# First egg!



## Buddy (Aug 10, 2013)

I think it came from my black sex link. I hope my red sex link and 2 ameraucanas follow soon.

Sent from my iPhone using Chicken Forum


----------



## nj2wv (Aug 27, 2013)

Congratulations !!


----------



## SeriMo (Sep 10, 2014)

Congratulations! First eggs are happy times.


----------



## profwirick (Jan 24, 2013)

you may have a rainbow of eggs! keep sending pictures.


Sent from my iPad using Chicken Forum
Mary Wirick, aka. Treehouse, Profwirick, Ma Wirick???


----------



## Jabberwocky (Oct 7, 2013)

Good for you  It is always great to get that first egg.


----------



## WhidbeyChick (Nov 28, 2014)

Congrats! Finding my first egg was like Christmas!


----------



## littlelimabean (Oct 21, 2014)

Congrats on your egg! I am a weirdo I guess...I felt sad when I got my first egg. Cause that meant she was all grown up. Yeah, I am a weirdo! Because I actually started keeping chickens as pets and eggs were just a bonus. I have kept both red and black sexlinks and my red laid at 6 months and 1 of my black sex links laid at 4 months old! I was like wth?!


----------



## Buddy (Aug 10, 2013)

The black sex link laid 5 eggs the first week. The comb on my red sex link is turning bright red so hopefully she will start this week.

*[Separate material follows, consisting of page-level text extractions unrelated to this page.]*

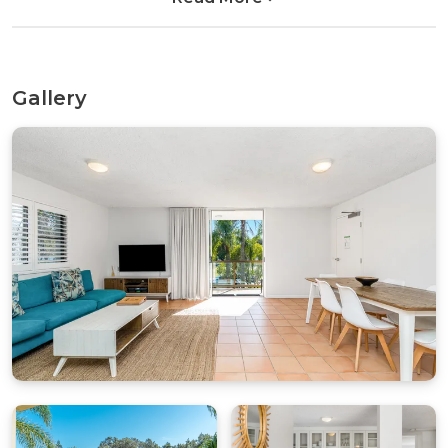
with a dishwasher, microwave, and modern
conveniences for those who prefer home-
cooked meals.
Gallery
As a bonus, the property presents various lifestyle
amenities that will make your stay even more
delightful. Enjoy a leisurely BBQ on the balcony
or stay connected with the outside world with
wireless internet access. The holiday rental also
includes a washing machine, clothes dryer, off-
street parking in single car garage and is child-
friendly, adding ease and convenience to your
stay.
The location is unbeatable, with the allure of
Byron Bay right at your doorstep. Step outside
and immerse yourself in world-class surfing
spots, boutique shops, renowned restaurants,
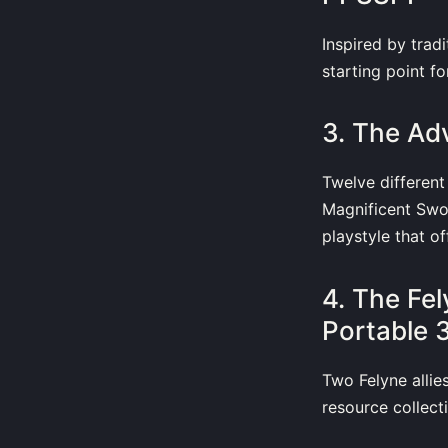
Inspired by trad
starting point fo
3. The A
Twelve different
Magnificent Sw
playstyle that o
4. The Fe
Portable
Two Felyne allie
resource collecti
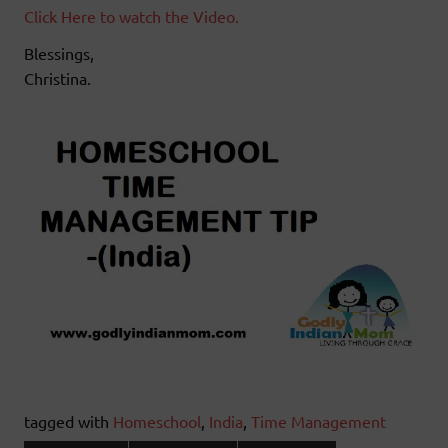
Click Here to watch the Video.
Blessings,
Christina.
tagged with
Homeschool
,
India
,
Time Management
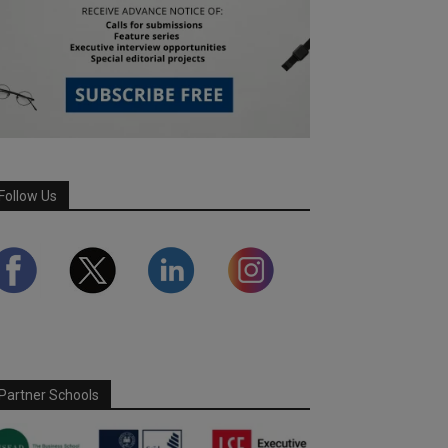
Follow Us
Partner Schools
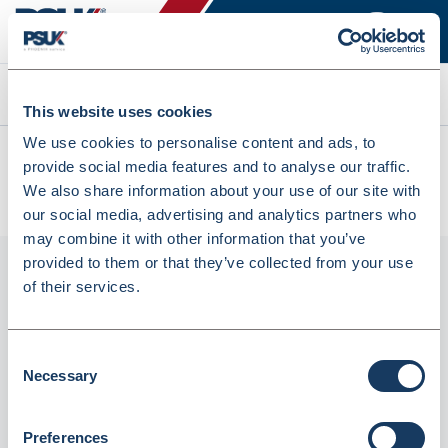
Search
This website uses cookies
We use cookies to personalise content and ads, to
All products
provide social media features and to analyse our traffic.
Fortuna Grip Seal Bags Clear (GL15) 40X28 (1000Pcs)
We also share information about your use of our site with
(INGSB1518F)
our social media, advertising and analytics partners who
may combine it with other information that you’ve
provided to them or that they’ve collected from your use
of their services.
Consent
Necessary
Selection
Preferences
Fortuna Grip Seal Bags Clear (GL15) 40X28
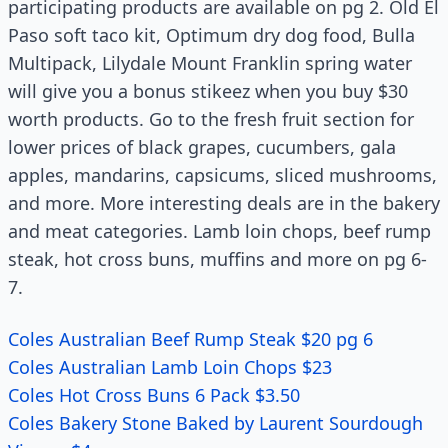
participating products are available on pg 2. Old El
Paso soft taco kit, Optimum dry dog food, Bulla
Multipack, Lilydale Mount Franklin spring water
will give you a bonus stikeez when you buy $30
worth products. Go to the fresh fruit section for
lower prices of black grapes, cucumbers, gala
apples, mandarins, capsicums, sliced mushrooms,
and more. More interesting deals are in the bakery
and meat categories. Lamb loin chops, beef rump
steak, hot cross buns, muffins and more on pg 6-
7.
Coles Australian Beef Rump Steak $20 pg 6
Coles Australian Lamb Loin Chops $23
Coles Hot Cross Buns 6 Pack $3.50
Coles Bakery Stone Baked by Laurent Sourdough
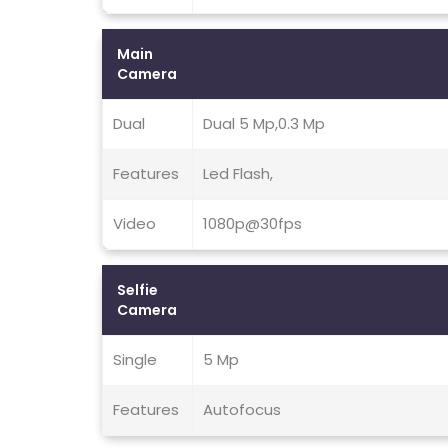
Main
Camera
Dual
Dual 5 Mp,0.3 Mp
Features
Led Flash,
Video
1080p@30fps
Selfie
Camera
Single
5 Mp
Features
Autofocus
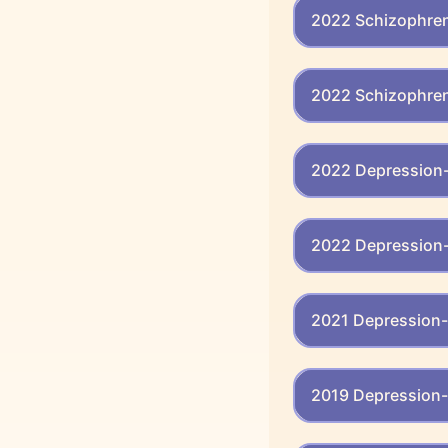
2022 Schizophreni
2022 Schizophren
2022 Depression-
2022 Depression-
2021 Depression-
2019 Depression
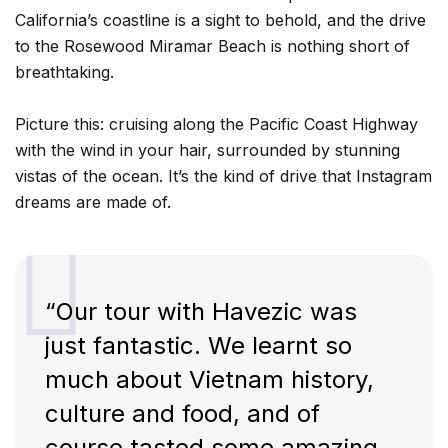
California’s coastline is a sight to behold, and the drive
to the Rosewood Miramar Beach is nothing short of
breathtaking.
Picture this: cruising along the Pacific Coast Highway
with the wind in your hair, surrounded by stunning
vistas of the ocean. It’s the kind of drive that Instagram
dreams are made of.
“Our tour with Havezic was
just fantastic. We learnt so
much about Vietnam history,
culture and food, and of
course tasted some amazing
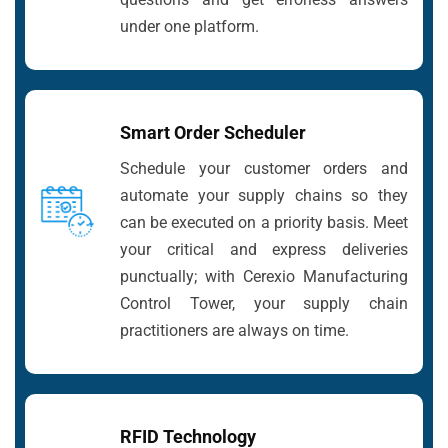
under one platform.
Smart Order Scheduler
Schedule your customer orders and
automate your supply chains so they
can be executed on a priority basis. Meet
your critical and express deliveries
punctually; with Cerexio Manufacturing
Control Tower, your supply chain
practitioners are always on time.
RFID Technology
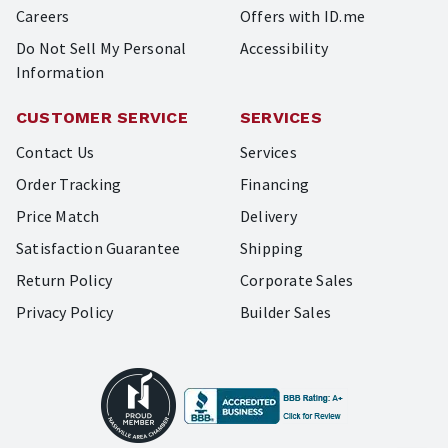
Careers
Offers with ID.me
Do Not Sell My Personal
Accessibility
Information
CUSTOMER SERVICE
SERVICES
Contact Us
Services
Order Tracking
Financing
Price Match
Delivery
Satisfaction Guarantee
Shipping
Return Policy
Corporate Sales
Privacy Policy
Builder Sales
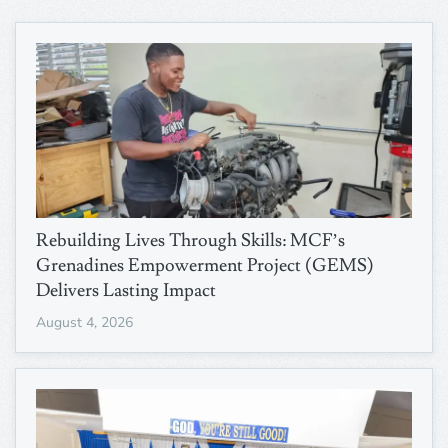
Rebuilding Lives Through Skills: MCF’s
Grenadines Empowerment Project (GEMS)
Delivers Lasting Impact
August 4, 2026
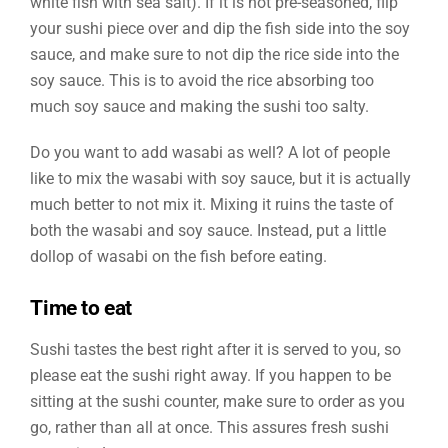
white fish with sea salt). If it is not pre-seasoned, flip
your sushi piece over and dip the fish side into the soy
sauce, and make sure to not dip the rice side into the
soy sauce. This is to avoid the rice absorbing too
much soy sauce and making the sushi too salty.
Do you want to add wasabi as well? A lot of people
like to mix the wasabi with soy sauce, but it is actually
much better to not mix it. Mixing it ruins the taste of
both the wasabi and soy sauce. Instead, put a little
dollop of wasabi on the fish before eating.
Time to eat
Sushi tastes the best right after it is served to you, so
please eat the sushi right away. If you happen to be
sitting at the sushi counter, make sure to order as you
go, rather than all at once. This assures fresh sushi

Mary, mine are pets also. The eggs are a fun part of having chickens, but there are more cost-effective ways of getting eggs if that is the main reason for having chickens.

What part of Louisiana are you from? I live in Sterlington near Monroe.

Buddy


----------



## TheChickenGuy (Jan 29, 2014)

When you start seeing weird eggs - soft shell, odd shapes, egg covered with sth white etc - don't panick. It usually happen to first time layers. Congrat!


----------



## Buddy (Aug 10, 2013)

My black sex link has only missed 2 days since she started laying (more than 2 weeks). Her eggs are still on the small side but I'm not complaining. My red sex link finally laid her first egg today. While it was her first, it is the largest one I've gotten so far.








Sent from my iPhone using Chicken Forum


----------



## Buddy (Aug 10, 2013)

One of my Ameraucanas laid her first egg yesterday. 3 of 4 are laying now. This is what I found yesterday.








Sent from my iPhone using Chicken Forum


----------



## littlelimabean (Oct 21, 2014)

Nice! It is exciting to get their first egg. I always felt a little sad when I did though cause it meant they were not babies anymore! Haha.


----------



## nj2wv (Aug 27, 2013)

Congratulations !!


----------